Michelle apparaît la première, ovationnée comme il se doit. En quelques mots aisés, elle parle de son bonheur de nous présenter « le futur président des Etats-Unis ». Sûre d’elle, volubile sans être théâtrale, elle maîtrise son sujet. Tout sourire, elle parle aux femmes, s’inquiète de leurs enfants, leur promet de s’occuper de la famille bref, rassure. Obama apparaît enfin. La foule exulte. Il tient ses filles Malia et Sasha par la main et tous trois descendent d’un pas vif les marches de l’hôtel de ville, lieu du rassemblement. La famille s’embrasse, c’est la belle Amérique unie et joyeuse, une image positive, presque touchante. « Hello Ohio !… Hello Columbus !! » C’est une star qui vient nous parler, une étoile décrochée du firmament des personnages les plus en vue de la planète. Les cris et les applaudissements couvrent presque sa voix. Il sourit, calme ses auditeurs d’un geste, embrasse la foule d’un long regard comme s’il s’imprégnait d’une énergie subtile et forte, d’un dynamisme venu du moutonnement des têtes et des mains tendues. Il est fatigué de ces vingt et un mois de campagne. Il a besoin des prompteurs et parfois, entre celui de droite et celui de gauche, il perd le fil de son discours. Qu’importe, les gens ne sont pas là pour ce qu’il dit, plutôt pour ce qu’il est : un symbole. Un espoir fait homme. Hope. Ce n’est pas lui qui doit convaincre, désormais, mais ses militants qui continuent jusqu’à la dernière limite leur minutieux travail de fourmis. Lui, il a fait tout ce qu’il était humainement possible de faire. Il le dit, d’ailleurs. En moins d’une heure, tout est plié. La famille Obama part pour Cleveland.

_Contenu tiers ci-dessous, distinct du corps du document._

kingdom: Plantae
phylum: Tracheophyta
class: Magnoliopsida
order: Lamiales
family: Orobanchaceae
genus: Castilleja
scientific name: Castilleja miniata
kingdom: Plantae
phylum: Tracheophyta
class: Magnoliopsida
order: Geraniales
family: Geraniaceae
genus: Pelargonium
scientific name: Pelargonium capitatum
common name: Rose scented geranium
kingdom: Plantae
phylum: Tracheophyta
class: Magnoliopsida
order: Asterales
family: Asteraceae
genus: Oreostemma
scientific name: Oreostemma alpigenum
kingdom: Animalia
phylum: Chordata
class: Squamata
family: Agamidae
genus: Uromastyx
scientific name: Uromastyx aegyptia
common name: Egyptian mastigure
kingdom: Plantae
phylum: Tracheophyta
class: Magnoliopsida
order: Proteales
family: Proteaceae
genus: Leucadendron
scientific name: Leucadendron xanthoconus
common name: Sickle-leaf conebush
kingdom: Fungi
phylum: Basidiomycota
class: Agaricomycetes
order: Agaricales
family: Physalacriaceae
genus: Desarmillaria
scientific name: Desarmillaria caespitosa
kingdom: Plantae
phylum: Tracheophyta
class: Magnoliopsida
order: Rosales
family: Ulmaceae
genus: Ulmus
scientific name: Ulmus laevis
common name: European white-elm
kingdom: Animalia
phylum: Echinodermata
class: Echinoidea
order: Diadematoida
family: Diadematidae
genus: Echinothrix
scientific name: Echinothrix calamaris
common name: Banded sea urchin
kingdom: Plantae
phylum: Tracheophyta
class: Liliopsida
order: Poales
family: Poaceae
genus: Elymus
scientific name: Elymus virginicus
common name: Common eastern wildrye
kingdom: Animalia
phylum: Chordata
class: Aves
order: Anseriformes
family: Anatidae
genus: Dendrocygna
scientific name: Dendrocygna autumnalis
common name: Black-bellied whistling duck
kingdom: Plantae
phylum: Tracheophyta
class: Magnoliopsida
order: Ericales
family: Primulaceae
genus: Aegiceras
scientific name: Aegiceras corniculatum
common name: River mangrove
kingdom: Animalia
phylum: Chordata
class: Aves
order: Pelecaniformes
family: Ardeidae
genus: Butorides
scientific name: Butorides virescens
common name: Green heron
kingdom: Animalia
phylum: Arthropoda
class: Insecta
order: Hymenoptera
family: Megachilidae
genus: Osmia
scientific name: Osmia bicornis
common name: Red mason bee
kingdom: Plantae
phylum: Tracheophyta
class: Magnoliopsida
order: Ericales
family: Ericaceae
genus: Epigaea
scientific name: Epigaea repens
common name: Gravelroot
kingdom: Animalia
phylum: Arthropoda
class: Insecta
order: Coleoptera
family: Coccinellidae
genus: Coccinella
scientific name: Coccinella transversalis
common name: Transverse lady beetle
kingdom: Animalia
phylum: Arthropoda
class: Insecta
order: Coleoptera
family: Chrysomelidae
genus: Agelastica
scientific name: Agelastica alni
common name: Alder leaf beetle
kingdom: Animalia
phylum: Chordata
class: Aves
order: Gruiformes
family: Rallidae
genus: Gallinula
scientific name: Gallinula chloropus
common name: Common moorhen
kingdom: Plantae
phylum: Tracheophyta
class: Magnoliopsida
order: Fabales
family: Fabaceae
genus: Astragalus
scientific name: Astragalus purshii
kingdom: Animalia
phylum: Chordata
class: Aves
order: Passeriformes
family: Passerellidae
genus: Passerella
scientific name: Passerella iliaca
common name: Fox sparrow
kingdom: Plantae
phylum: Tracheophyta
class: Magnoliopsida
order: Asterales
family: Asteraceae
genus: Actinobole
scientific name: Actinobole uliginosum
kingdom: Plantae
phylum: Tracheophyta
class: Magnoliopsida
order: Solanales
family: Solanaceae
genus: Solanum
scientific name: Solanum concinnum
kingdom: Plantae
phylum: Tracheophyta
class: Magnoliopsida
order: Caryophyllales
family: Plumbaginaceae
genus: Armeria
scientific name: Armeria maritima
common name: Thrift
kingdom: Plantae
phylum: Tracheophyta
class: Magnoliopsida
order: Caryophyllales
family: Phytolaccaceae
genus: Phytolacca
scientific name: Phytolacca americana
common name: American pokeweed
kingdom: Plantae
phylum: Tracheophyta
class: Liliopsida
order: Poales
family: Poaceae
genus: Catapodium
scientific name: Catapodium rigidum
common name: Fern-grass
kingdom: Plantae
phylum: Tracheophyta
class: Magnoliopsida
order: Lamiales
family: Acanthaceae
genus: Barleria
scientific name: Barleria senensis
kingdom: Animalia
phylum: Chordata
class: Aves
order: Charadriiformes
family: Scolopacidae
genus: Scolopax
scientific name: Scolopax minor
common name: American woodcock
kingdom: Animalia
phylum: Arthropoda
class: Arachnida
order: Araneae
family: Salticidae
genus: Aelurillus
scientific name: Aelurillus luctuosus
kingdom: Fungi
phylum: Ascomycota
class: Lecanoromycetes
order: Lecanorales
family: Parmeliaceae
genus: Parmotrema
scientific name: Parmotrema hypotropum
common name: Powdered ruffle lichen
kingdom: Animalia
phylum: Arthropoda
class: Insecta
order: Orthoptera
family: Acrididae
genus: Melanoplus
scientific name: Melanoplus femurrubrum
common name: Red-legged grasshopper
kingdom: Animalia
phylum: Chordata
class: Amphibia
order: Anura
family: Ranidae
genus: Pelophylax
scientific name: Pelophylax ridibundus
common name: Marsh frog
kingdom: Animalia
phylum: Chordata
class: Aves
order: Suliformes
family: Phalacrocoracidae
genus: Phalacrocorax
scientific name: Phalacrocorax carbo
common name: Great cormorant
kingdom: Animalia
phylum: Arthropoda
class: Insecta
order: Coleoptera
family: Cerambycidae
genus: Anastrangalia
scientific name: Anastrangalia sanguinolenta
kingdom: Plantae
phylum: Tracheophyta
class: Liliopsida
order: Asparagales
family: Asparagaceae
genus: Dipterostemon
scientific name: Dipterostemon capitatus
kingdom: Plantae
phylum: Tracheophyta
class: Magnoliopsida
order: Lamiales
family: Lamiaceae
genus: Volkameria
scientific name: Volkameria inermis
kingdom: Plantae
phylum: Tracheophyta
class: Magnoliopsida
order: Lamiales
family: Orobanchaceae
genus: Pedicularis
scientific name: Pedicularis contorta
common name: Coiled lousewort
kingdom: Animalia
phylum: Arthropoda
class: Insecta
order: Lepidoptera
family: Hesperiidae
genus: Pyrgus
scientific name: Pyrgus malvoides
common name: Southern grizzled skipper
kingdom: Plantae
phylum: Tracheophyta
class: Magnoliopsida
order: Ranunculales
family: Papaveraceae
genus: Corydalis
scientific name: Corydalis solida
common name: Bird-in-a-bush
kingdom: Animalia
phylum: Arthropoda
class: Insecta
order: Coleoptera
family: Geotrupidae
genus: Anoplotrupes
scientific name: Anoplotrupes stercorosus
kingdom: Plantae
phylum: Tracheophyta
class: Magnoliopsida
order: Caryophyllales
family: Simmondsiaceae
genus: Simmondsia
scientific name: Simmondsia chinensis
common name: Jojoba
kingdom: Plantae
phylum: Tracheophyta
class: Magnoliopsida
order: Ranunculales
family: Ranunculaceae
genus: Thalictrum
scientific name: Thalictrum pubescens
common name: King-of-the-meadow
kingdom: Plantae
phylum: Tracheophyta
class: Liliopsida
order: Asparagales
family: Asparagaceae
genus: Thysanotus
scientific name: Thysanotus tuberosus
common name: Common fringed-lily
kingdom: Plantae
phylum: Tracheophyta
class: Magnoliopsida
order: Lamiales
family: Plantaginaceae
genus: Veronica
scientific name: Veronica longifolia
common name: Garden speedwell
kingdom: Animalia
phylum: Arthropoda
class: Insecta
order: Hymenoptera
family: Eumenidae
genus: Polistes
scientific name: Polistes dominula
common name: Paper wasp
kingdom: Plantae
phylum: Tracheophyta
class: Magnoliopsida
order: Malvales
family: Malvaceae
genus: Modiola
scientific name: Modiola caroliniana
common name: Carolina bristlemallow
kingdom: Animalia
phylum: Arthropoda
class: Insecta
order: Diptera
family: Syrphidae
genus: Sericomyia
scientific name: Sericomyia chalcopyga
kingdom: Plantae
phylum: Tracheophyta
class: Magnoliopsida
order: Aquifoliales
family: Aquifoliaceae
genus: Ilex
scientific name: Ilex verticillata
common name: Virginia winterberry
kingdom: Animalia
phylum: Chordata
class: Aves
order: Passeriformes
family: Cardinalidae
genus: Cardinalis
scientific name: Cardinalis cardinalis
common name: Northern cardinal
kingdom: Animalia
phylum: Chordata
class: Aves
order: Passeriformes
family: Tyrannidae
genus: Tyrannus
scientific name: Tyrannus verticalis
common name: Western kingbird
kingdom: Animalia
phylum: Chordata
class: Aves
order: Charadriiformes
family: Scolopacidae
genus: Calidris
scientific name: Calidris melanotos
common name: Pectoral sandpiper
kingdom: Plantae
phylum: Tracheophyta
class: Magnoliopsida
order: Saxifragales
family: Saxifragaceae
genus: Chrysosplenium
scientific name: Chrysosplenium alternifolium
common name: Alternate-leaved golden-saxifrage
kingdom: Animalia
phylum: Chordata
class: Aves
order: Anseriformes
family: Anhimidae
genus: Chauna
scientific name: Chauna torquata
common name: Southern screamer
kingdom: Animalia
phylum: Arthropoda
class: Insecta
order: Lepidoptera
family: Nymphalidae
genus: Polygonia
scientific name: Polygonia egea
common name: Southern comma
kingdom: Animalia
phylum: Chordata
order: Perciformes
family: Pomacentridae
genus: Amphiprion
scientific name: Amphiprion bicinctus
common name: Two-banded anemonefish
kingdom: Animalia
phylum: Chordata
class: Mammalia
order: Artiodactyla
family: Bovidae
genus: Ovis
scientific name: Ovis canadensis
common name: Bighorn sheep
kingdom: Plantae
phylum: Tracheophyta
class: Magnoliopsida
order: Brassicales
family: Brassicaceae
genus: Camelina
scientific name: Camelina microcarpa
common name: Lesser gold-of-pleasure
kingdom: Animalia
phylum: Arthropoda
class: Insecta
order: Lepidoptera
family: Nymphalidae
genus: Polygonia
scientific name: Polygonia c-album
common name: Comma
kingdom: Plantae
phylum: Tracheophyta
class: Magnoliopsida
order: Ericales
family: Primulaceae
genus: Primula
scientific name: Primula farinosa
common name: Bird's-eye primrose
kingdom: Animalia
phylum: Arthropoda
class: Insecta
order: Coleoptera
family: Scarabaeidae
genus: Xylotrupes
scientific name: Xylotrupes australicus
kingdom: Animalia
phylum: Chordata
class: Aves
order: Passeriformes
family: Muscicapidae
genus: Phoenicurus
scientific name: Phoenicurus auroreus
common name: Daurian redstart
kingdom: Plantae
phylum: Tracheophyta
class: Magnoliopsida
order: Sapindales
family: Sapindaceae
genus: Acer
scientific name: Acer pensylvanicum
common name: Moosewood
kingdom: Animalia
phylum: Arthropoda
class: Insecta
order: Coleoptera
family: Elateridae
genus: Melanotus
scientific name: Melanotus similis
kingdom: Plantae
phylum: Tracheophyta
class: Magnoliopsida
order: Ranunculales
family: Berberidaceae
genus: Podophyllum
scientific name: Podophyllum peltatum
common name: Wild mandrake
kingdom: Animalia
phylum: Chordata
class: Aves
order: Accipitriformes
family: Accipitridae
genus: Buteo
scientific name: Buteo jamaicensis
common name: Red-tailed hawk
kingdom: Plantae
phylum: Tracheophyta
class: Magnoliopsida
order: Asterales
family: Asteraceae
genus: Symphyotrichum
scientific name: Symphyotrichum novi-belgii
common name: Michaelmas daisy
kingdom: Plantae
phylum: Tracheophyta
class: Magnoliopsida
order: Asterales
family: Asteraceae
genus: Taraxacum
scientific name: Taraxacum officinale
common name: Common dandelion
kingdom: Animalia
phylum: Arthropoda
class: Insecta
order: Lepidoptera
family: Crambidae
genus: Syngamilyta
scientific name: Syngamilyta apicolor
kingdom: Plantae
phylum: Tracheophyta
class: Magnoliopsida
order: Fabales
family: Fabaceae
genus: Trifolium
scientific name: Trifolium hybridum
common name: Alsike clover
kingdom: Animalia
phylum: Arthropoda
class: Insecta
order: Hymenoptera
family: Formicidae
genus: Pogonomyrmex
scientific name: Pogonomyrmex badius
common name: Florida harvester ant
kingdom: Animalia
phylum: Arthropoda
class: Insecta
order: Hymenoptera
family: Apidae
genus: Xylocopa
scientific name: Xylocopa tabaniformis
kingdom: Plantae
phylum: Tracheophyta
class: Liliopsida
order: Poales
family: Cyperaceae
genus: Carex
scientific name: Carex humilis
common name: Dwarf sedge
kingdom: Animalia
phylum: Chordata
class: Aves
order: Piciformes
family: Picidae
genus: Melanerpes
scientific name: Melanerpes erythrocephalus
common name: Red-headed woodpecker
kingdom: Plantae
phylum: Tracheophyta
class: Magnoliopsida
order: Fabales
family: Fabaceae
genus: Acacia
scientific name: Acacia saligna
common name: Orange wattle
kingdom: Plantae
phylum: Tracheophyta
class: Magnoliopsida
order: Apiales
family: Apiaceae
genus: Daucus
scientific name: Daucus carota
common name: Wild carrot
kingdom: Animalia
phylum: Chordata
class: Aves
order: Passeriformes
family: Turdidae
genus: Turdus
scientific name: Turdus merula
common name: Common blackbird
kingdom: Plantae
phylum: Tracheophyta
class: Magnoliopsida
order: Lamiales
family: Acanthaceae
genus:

Jour J – Grand Park, Chicago, Illinois
Un million de personnes sont dans les rues de Chicago, au soir du 4 novembre, se dirigeant vers Grand Park. 300 000 avec des billets les autorisant à s’approcher de la tente sous laquelle est attendu Barack Obama et de l’écran géant qui retransmet CNN en direct. Les 28 000 journalistes accrédités sont parqués dans un périmètre imposant l’usage d’un bon téléobjectif. Sécurité discrète, mais efficace : pas de pin’s ni de badges, pas d’objet tranchant. A chaque annonce de résultat, des huées à l’adresse des républicains, des bravos à celle des démocrates. La nuit s’annonce longue et le grand bar débite à flux tendu des centaines de litres de coca et des kilos de pizzas tièdes. On attend. Chacun s’interroge. Personne n’ose y croire. La tension monte à chaque chiffre : on fait des calculs, on compte les grands électeurs, on regarde basculer les Swing States, Pennsylvanie, Ohio…
Il est 22 h 03 et, en Californie, les bureaux de vote viennent de fermer. Dun coup, on entend la voix du présentateur de CNN, dans un mélange d’hystérie et de gravité, annoncer que, arithmétiquement, Obama « ne peut plus perdre »… La houle des hourras nous submerge. C’est une lame de fond, une vague de bonheur insurmontable. Serrés comme des sardines sur le vaste champ de Grand Park, les spectateurs trépignent, crient, rient, pleurent, se serrent dans les bras les uns des autres. La joie est phénoménale, pharaonique. Du jamais-vu. Unique, comme l’événement qui vient de se produire : un Africain-Américain, un homme presque inconnu il y a seulement deux ans, tout jeune sénateur de l’Illinois vient d’être élu, à 47 ans, à la Maison-Blanche.
Il nous faudra attendre de longues minutes avant de le voir enfin apparaître, avec Michelle et les filles. Heureux, décontracté, presque reposé après le stress infernal des derniers mois. Le combat est terminé. John McCain a reconnu sa défaite et rendu hommage à cet adversaire au souffle long.
Il faudra des heures pour que le parc se vide, que chacun regagne son chez-soi en emportant une parcelle de cet instant particulier. Pas de débordements de fin de match, pas d’ivresse ni de déprédations, Chicago la Windy City sait se tenir : elle a conscience d’être sous les yeux de toute la planète et veut se montrer digne de son enfant désormais le plus chéri, Barack Obama, 44ème président des Etats-Unis.